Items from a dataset
········

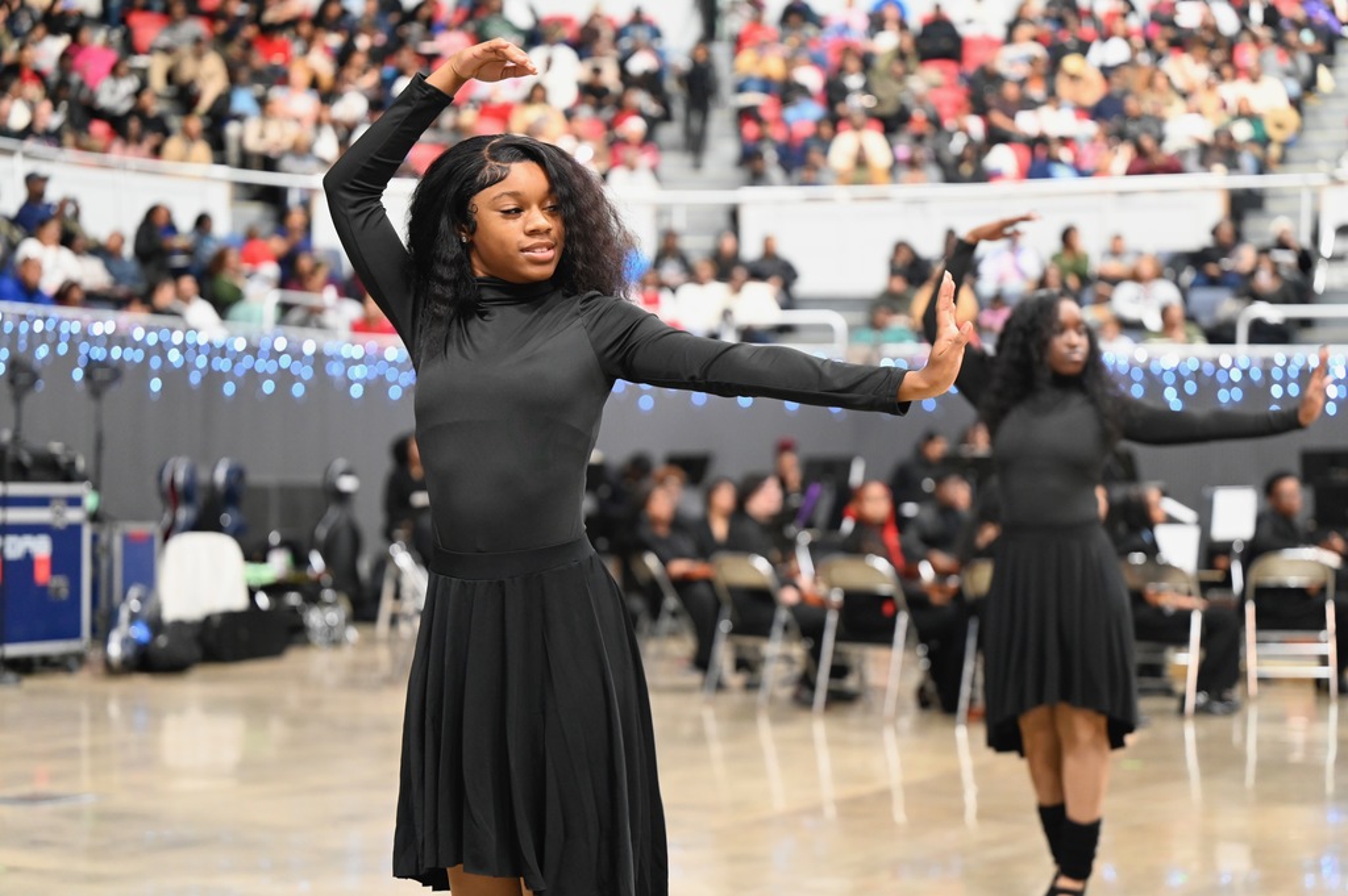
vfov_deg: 19.4
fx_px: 2619
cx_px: 674
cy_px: 448
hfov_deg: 28.9
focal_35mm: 70
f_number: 2.8
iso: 3600
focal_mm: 70
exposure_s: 1/60
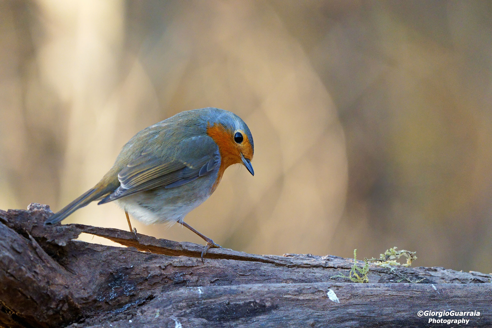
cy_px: 164
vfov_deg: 2.3
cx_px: 246
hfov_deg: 3.4
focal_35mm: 600
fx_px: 8201
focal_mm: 600
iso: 3200
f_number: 6.3
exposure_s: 1/1250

········

__Activity__: Every line above should be copied exactly, apart from any pictures.

__Task output__:
vfov_deg: 19.4
fx_px: 2619
cx_px: 674
cy_px: 448
hfov_deg: 28.9
focal_35mm: 70
f_number: 2.8
iso: 3600
focal_mm: 70
exposure_s: 1/60
cy_px: 164
vfov_deg: 2.3
cx_px: 246
hfov_deg: 3.4
focal_35mm: 600
fx_px: 8201
focal_mm: 600
iso: 3200
f_number: 6.3
exposure_s: 1/1250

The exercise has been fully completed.